The Sri Lankan economy is now on a high growth path of 7-8 percent per year and the economy is being driven forward increasingly, in a globally integrated manufacture sector with medium and high technology industrial activities while breaking grounds into newer areas such as IT-enabling services, diversified tourism, shipping, aviation, banking and professional services that push the services sector beyond 60 percent of GDP, Dr. Jayasundera said, while adding that the economy is no longer dominated by primary agriculture but instead is involved in a deeply connected value chain process from primary agriculture to advanced services, connected through information technology.

“The steady build-up of external reserves surpassing US$ 9 billion has brought about hopes of having reserves capable of giving full cover for market borrowings and target external reserves equivalent to annual export earnings instead of conventional pegging to import requirements in terms of the number of months. If exports grow rapidly, the country’s tax base surely will grow through employment and business expansion and a 12 to 16 percent revenue growth is viable from tax to profit, employment income and aggregate spending,” he said.

Dr. Jayasundera also disclosed that Sri Lanka has performed well in the region in terms of many global indices. “Our country is well places in the World of Rule of Law Index, the Global Peace Index, Economic Freedom Index, Ease of Doing Business Index and Global competitiveness Index, by being ranked on top in South Asia,” he said.

Citing reasons for his claim, Dr. Jayasundera noted in the Doing Business Index which captures ease of starting a business, obtaining construction permits, electricity connection, property registration, access to credit and investment protection as well as ease of paying taxes, ease of external trade, contract enforcement and resolve insolvency, Sri Lanka has been ranked 81 out of 185 countries in the world while in Asia it secures 20th place and is best in South Asia.
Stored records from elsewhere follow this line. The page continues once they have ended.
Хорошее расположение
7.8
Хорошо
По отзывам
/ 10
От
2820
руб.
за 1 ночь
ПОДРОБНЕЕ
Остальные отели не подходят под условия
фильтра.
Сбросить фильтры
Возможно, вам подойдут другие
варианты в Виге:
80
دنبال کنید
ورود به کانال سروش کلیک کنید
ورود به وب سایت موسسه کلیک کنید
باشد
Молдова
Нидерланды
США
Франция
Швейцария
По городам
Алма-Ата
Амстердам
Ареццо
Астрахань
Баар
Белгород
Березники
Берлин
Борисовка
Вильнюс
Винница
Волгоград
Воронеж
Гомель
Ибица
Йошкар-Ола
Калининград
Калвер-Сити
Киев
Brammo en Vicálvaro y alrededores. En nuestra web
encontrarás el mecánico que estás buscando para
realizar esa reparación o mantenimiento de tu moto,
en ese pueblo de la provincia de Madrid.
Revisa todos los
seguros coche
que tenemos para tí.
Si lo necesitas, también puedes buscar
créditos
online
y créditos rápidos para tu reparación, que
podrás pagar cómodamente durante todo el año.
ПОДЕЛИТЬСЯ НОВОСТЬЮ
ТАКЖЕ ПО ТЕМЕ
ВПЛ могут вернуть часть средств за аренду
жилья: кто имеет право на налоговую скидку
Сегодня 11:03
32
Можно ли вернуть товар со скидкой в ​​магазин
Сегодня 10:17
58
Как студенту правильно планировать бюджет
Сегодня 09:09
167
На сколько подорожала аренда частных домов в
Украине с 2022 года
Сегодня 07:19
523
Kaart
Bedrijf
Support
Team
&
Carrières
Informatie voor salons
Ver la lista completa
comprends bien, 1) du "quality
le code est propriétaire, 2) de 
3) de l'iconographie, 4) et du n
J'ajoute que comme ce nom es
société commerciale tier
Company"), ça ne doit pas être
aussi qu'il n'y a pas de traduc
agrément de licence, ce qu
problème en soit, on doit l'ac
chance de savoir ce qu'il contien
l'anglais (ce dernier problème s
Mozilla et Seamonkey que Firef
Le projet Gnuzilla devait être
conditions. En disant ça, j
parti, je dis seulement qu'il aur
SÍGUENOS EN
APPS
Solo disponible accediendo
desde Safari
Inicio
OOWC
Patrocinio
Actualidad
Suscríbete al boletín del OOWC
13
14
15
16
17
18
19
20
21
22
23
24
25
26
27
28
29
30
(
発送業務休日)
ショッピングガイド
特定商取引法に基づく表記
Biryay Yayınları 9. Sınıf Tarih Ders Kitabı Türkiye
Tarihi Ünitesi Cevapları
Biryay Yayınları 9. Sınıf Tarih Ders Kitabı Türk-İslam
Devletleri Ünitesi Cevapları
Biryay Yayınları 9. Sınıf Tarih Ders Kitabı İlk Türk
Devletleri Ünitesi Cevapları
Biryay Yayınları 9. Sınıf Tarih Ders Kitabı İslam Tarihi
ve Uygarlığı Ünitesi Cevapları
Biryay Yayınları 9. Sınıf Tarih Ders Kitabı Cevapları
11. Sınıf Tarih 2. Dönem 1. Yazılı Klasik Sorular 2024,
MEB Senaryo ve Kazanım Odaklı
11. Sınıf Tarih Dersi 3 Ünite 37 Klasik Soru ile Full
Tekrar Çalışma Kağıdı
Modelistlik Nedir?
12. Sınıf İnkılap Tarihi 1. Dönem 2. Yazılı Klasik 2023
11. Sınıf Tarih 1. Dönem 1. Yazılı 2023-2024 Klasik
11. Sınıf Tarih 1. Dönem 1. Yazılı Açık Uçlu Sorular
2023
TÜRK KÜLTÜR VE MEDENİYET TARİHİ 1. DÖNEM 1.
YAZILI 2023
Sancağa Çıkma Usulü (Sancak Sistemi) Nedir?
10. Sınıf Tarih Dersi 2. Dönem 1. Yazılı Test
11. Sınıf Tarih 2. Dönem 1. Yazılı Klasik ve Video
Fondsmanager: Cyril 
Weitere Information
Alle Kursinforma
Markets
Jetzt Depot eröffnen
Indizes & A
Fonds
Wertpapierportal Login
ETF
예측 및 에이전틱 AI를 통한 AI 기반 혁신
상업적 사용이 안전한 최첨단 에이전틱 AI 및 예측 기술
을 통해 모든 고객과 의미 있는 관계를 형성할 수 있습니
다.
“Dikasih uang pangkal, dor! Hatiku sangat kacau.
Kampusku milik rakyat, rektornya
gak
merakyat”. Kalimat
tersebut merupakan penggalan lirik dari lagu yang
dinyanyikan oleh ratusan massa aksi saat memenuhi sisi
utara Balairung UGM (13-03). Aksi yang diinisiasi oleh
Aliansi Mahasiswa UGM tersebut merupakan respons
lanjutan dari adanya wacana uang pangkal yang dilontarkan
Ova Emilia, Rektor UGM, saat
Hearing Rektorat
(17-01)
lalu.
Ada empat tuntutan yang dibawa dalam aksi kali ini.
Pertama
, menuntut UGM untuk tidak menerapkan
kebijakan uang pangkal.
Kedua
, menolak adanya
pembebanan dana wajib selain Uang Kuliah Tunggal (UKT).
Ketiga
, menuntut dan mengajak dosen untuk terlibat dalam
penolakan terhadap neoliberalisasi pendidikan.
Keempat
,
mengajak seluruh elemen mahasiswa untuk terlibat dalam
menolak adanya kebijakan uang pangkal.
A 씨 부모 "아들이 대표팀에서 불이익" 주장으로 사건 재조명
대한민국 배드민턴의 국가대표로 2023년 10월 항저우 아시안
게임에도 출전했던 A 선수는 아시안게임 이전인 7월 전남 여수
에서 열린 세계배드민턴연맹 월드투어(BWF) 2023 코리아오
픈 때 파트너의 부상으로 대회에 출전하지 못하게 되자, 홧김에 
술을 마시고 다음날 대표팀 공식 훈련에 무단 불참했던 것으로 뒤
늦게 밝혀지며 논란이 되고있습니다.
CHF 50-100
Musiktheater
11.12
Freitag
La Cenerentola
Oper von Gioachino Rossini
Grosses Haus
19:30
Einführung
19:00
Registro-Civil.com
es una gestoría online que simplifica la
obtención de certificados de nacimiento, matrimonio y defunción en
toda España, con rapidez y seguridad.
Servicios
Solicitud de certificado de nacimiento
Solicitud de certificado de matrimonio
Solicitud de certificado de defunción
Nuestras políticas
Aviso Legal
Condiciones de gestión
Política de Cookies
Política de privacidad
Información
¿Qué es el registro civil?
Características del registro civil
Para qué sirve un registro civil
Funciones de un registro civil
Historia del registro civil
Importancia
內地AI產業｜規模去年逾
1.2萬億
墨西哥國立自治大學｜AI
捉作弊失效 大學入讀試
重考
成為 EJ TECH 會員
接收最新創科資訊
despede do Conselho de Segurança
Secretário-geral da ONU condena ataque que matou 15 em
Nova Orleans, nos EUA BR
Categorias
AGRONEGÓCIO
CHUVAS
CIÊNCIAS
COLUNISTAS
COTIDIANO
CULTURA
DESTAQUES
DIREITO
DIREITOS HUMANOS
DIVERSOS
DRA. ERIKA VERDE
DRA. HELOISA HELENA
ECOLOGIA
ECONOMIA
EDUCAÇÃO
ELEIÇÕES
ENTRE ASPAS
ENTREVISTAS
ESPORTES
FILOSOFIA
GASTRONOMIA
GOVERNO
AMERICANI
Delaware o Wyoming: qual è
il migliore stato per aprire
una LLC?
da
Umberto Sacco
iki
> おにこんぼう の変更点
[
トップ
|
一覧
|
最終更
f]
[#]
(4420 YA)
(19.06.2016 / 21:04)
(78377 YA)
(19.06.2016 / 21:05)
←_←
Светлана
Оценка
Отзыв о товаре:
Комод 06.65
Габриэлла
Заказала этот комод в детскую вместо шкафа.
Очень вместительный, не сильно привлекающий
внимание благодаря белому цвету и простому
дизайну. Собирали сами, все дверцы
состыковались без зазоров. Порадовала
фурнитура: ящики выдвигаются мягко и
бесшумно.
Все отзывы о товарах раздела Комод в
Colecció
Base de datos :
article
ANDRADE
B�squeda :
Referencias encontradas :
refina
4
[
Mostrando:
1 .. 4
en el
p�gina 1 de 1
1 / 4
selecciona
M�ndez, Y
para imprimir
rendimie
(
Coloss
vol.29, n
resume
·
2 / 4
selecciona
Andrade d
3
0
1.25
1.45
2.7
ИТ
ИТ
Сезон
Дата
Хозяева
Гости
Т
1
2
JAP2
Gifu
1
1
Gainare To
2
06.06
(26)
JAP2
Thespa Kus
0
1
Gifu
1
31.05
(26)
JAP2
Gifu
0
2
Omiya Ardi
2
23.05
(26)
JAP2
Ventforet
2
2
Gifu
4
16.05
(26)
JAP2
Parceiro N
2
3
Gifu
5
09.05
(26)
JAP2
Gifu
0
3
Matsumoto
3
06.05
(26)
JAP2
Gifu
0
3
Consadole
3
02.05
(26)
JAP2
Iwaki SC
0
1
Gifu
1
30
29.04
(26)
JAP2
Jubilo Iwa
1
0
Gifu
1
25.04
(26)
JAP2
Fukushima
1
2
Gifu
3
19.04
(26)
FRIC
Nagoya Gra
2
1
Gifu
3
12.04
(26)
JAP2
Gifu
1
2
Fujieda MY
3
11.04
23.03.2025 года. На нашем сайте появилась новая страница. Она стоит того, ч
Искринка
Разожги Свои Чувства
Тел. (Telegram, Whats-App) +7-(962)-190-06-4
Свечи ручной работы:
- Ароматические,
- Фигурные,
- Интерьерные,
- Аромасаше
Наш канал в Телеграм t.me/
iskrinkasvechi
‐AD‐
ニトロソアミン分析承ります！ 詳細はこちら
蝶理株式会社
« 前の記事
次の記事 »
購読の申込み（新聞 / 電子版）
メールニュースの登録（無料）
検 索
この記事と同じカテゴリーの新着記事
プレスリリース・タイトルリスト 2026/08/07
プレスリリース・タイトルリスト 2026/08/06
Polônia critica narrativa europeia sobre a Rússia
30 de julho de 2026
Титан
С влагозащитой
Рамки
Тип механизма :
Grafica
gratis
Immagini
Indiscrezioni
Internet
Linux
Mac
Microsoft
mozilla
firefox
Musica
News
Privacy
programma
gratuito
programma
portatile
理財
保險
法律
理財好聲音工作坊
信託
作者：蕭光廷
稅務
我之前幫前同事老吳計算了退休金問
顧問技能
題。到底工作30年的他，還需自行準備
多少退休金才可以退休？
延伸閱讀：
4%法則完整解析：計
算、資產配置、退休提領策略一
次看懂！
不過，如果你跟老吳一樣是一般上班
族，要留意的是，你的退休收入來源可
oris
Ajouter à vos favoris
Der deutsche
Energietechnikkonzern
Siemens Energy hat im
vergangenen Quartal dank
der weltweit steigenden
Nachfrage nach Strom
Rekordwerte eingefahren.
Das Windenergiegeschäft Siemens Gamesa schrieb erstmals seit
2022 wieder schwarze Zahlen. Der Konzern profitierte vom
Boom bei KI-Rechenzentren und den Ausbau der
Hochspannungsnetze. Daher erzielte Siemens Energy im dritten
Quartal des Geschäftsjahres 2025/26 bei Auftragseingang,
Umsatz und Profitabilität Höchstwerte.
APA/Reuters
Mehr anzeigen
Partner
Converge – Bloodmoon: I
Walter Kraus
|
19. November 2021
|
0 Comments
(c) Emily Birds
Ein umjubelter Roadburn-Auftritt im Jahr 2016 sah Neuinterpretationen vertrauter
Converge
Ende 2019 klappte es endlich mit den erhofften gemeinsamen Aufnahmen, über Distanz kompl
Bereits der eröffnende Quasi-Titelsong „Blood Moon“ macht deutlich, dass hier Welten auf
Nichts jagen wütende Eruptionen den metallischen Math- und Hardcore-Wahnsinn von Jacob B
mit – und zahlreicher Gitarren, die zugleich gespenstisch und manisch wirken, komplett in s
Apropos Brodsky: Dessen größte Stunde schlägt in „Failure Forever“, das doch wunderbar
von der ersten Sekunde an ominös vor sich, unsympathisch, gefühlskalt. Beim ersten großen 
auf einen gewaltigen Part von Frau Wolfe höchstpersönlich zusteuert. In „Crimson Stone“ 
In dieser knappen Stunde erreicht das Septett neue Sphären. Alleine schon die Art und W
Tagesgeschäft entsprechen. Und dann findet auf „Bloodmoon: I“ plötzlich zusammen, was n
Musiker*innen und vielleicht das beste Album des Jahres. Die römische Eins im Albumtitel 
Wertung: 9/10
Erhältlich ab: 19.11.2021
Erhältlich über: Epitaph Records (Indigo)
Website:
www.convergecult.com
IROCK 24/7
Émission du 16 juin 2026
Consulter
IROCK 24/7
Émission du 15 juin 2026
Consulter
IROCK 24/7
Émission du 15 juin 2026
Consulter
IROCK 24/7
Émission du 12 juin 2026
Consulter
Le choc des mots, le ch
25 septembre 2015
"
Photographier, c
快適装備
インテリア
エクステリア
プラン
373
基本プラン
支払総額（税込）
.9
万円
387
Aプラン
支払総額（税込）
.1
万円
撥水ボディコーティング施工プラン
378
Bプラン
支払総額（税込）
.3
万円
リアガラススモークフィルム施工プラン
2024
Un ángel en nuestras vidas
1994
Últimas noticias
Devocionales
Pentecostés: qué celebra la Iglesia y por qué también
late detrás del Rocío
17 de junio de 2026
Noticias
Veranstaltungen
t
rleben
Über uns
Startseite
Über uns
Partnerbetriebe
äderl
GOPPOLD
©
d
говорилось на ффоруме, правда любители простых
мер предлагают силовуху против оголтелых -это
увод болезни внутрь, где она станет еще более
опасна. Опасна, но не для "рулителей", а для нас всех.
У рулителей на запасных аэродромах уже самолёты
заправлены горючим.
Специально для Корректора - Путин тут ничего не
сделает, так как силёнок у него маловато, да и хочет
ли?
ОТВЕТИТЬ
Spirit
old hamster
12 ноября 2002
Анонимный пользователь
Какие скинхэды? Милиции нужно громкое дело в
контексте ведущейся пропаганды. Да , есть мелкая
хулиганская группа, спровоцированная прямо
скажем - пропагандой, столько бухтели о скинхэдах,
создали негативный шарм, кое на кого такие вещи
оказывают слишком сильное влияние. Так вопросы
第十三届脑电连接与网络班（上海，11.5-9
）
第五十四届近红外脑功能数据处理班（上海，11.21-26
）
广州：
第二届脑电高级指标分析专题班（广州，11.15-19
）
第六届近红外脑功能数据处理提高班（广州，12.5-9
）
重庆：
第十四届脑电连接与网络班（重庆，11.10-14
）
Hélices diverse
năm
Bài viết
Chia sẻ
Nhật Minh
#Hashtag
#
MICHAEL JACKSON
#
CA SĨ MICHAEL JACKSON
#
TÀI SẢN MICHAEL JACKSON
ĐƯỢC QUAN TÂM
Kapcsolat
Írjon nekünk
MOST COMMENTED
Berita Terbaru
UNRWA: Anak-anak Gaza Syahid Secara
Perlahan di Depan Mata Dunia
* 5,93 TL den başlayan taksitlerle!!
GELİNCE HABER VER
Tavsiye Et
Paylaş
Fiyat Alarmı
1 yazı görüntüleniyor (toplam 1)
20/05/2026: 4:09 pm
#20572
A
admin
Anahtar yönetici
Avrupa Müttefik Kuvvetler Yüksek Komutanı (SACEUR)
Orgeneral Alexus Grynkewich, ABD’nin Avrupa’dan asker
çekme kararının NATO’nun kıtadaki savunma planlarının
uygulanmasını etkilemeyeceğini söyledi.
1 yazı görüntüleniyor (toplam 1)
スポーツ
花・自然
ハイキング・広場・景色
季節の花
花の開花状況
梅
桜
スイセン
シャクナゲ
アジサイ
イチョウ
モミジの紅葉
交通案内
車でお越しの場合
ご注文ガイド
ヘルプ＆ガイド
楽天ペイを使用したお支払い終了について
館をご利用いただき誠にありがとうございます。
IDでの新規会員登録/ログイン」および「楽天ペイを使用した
He said that in the Human Development Index which measured education enrolment, literacy, infant and maternal mortality and life expectancy, Sri Lanka is ranked among the top 5 in the Asian region (with Japan, South Korea, Singapore and Malaysia) and is the highest among SAARC countries.

He also said that Sri Lanka is also among the top 50 leading services locations in the delivery of IT/BPO and other knowledge services. “I dealt with these not to argue that the country is perfect in terms of governance but to highlight that it is certainly not among the worst lot or even among the bad, and instead is among the promising lot in the emerging global economy as far as governance is concerned,” he added.